(Beginning of Dataset records)

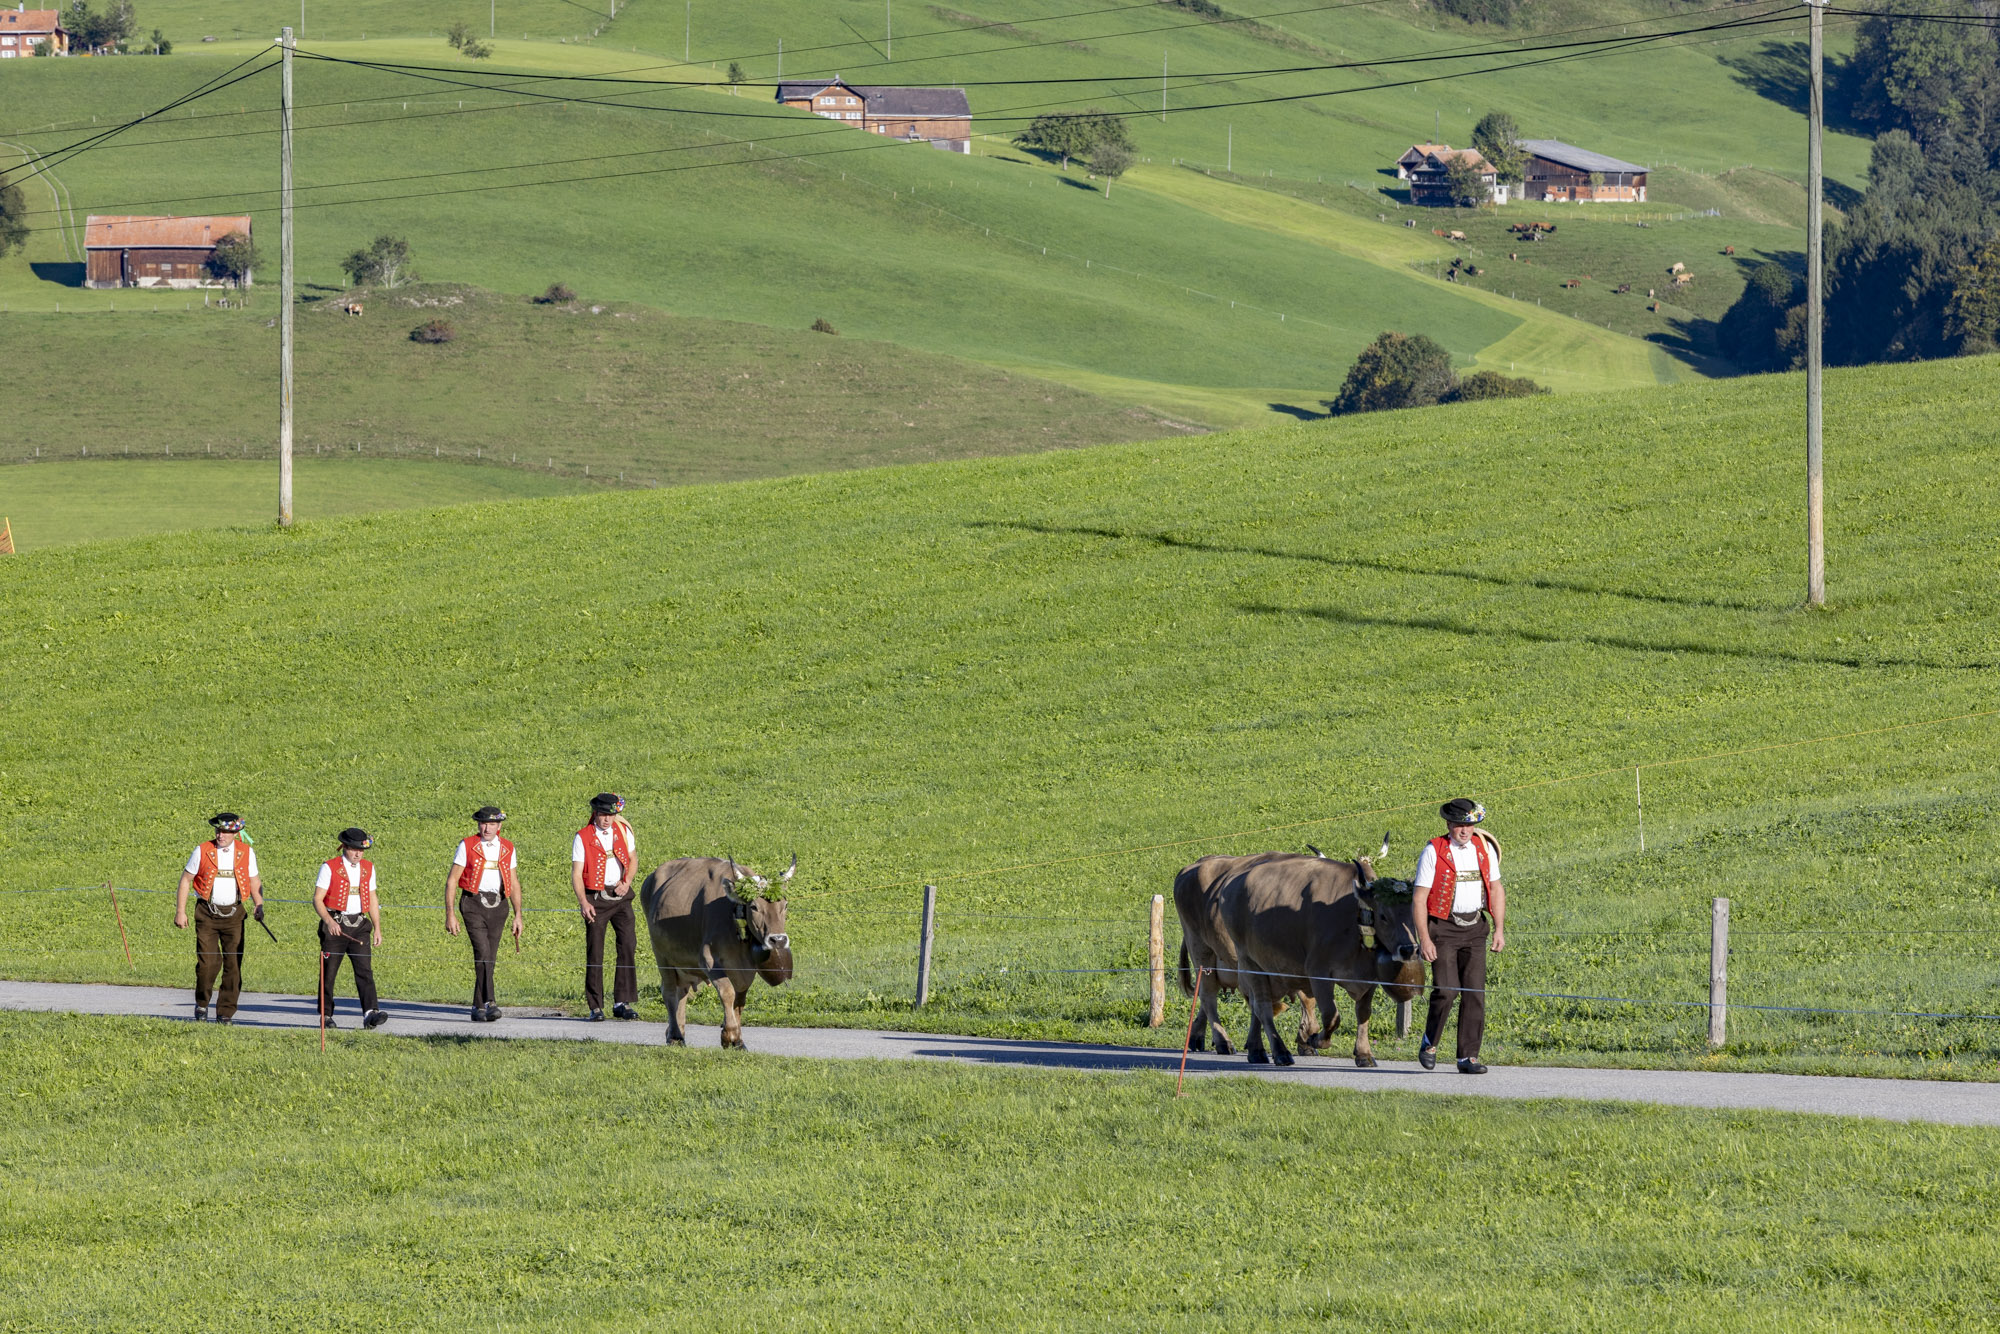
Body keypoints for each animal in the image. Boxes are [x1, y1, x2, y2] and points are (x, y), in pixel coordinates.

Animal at [638, 855, 793, 1049]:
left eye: (785, 904)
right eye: (754, 907)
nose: (778, 940)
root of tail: (651, 877)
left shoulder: (746, 969)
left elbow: (739, 1001)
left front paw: (738, 1041)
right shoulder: (708, 960)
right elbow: (728, 993)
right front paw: (729, 1035)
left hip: (684, 962)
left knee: (682, 992)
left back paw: (678, 1032)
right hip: (662, 954)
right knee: (669, 991)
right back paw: (675, 1035)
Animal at [1216, 839, 1424, 1067]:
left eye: (1412, 912)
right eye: (1383, 915)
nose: (1409, 949)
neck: (1353, 918)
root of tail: (1233, 881)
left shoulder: (1369, 978)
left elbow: (1363, 1013)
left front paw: (1364, 1054)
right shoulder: (1318, 973)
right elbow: (1332, 1016)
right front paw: (1316, 1039)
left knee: (1255, 1007)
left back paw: (1256, 1050)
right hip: (1250, 963)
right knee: (1262, 1007)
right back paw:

(End of Dataset records)

▸ Problem to work on
For the string "back", show each line of the entries above where it occurs.

▸ Task response
left back paw: (678, 1032)
right back paw: (675, 1035)
left back paw: (1256, 1050)
right back paw:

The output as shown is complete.